Trecho para leitura ::

==*==

A questão do luto em pacientes portadores de doença crônica
28 de julho de 2020
O diagnóstico de uma doença produz uma ferida narcísica e requer todo um trabalho de luto pela perda da saúde ou pela perda do órgão ou de sua função. A doença crônica é definida como qualquer estado patológico que apresente uma ou mais das seguintes características: que seja permanente, que deixe incapacidade residual, que produza alterações patológicas não reversíveis, que requeira reabilitação ou que necessite períodos longos de observação, controle e cuidados.
São produzidos por processos mórbidos de variada etiologia, que por sua relativa frequência e severidade, revestem singular importância médica, social e econômica para a comunidade.
Resumindo, o indivíduo será considerado um paciente crônico se for portador de uma doença incurável.
Luto pelo novo status com a doença crônica
A doença é sentida como uma agressão, gerando um abalo na sua condição de ser, e torna o seu futuro incerto. Muitas vezes a doença se torna o eixo central na vida da pessoa. Esta perda da plena saúde gera a necessidade de um trabalho de luto.
Para Freud, luto é uma reação à perda de um ente querido ou de alguma abstração ou objeto que ocupou o lugar de um ente querido que, neste caso, pode ser a própria saúde.
O trabalho do luto faz com que o sujeito retire seus investimentos libidinais do objeto perdido, no caso sua saúde ou o órgão afetado pela doença. É claro que este processo necessita de tempo para que o ego consiga libertar a libido do objeto perdido, este processo não é instantâneo.

==*==

Dados disponíveis ::
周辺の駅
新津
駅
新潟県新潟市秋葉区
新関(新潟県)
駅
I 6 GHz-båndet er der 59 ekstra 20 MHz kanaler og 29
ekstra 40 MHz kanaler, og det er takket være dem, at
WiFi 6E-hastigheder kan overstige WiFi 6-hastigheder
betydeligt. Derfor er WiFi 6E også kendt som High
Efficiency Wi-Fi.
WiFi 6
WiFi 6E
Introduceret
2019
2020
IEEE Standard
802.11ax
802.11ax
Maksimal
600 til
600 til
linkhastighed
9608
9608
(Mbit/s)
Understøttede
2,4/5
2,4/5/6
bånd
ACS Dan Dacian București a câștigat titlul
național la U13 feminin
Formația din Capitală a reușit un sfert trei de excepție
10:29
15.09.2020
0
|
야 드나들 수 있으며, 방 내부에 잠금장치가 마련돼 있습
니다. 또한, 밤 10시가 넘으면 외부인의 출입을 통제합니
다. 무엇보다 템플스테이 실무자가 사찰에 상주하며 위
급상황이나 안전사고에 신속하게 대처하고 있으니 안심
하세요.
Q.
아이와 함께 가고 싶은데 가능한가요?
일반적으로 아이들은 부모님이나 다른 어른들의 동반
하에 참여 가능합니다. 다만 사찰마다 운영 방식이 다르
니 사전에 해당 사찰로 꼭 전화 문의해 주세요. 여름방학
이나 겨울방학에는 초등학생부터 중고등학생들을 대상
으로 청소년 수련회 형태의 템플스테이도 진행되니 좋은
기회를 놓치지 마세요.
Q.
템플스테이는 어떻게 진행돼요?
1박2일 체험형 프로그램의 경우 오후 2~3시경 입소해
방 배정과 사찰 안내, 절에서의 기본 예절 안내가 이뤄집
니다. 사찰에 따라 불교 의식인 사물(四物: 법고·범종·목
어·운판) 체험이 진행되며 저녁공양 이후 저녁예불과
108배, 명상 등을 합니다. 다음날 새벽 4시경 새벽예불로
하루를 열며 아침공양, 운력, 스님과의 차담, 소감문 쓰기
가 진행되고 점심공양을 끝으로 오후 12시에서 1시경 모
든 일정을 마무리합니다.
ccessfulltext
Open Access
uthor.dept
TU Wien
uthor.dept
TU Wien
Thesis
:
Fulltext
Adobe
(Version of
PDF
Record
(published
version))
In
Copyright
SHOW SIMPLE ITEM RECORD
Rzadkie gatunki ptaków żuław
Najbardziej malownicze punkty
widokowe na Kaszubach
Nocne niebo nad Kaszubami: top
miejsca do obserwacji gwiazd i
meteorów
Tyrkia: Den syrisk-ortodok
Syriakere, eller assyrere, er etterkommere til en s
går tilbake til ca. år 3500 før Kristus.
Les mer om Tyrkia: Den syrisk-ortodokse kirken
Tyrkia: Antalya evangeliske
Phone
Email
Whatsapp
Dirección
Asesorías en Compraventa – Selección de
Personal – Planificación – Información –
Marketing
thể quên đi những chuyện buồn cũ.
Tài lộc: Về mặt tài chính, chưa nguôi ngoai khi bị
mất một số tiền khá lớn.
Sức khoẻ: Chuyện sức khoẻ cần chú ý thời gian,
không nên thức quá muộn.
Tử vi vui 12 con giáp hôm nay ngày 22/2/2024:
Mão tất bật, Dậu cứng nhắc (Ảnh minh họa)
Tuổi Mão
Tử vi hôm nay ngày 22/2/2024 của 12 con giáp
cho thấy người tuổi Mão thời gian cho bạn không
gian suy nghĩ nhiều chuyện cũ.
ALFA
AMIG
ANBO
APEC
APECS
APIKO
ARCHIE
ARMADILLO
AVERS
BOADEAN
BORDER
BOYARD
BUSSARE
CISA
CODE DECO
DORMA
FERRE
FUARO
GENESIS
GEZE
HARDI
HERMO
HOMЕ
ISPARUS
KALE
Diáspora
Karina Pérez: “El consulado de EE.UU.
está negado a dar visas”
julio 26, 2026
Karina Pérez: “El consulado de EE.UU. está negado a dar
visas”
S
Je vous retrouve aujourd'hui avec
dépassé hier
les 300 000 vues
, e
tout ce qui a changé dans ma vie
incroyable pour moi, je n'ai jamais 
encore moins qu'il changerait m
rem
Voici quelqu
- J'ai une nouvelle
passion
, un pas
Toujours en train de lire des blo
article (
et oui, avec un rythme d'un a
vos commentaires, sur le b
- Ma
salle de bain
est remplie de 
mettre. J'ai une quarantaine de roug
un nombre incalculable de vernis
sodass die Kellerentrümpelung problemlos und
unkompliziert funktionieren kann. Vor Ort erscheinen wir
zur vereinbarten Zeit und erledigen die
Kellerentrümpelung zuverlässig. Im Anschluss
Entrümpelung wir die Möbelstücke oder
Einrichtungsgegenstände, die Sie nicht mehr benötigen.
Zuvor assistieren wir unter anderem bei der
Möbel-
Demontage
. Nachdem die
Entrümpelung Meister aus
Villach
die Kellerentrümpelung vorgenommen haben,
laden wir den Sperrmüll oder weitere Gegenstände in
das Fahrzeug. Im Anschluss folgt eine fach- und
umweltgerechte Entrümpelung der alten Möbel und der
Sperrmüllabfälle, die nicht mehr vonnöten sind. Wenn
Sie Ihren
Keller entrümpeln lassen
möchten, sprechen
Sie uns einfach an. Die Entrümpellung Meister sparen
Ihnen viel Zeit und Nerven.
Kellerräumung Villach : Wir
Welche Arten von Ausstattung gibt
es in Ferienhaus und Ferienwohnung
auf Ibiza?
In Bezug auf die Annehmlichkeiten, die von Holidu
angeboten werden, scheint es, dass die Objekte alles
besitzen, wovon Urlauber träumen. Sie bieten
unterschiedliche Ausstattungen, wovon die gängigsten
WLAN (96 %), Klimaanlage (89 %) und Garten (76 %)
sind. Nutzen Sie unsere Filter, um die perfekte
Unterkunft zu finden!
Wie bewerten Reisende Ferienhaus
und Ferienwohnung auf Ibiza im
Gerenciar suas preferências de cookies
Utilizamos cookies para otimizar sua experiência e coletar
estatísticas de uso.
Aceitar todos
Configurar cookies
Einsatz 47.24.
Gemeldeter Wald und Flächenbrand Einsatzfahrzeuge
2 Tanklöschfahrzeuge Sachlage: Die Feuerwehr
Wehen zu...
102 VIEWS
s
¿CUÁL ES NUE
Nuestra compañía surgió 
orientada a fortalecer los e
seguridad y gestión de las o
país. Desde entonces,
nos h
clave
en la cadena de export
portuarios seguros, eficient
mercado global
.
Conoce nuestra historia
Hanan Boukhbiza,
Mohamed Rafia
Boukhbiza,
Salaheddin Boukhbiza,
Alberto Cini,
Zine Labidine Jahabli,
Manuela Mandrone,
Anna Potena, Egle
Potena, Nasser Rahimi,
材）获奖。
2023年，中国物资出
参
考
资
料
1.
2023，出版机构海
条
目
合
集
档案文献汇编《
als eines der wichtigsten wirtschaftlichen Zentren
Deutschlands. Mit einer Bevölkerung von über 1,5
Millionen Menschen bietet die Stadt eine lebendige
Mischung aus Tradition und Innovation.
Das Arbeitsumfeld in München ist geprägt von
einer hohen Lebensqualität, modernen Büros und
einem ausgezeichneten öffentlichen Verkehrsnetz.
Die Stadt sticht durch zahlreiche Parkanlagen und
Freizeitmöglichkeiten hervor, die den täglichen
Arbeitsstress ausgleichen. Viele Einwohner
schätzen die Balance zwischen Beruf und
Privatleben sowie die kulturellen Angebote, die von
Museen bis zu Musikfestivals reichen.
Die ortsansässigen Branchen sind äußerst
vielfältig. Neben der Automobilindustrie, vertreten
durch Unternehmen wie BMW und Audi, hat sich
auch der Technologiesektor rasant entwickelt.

==*==

O que fazer ::
No texto sobre o luto em pacientes com doença crônica, em que condição o indivíduo será considerado um paciente crônico?

Solução do problema ::
Quando for portador de uma doença incurável.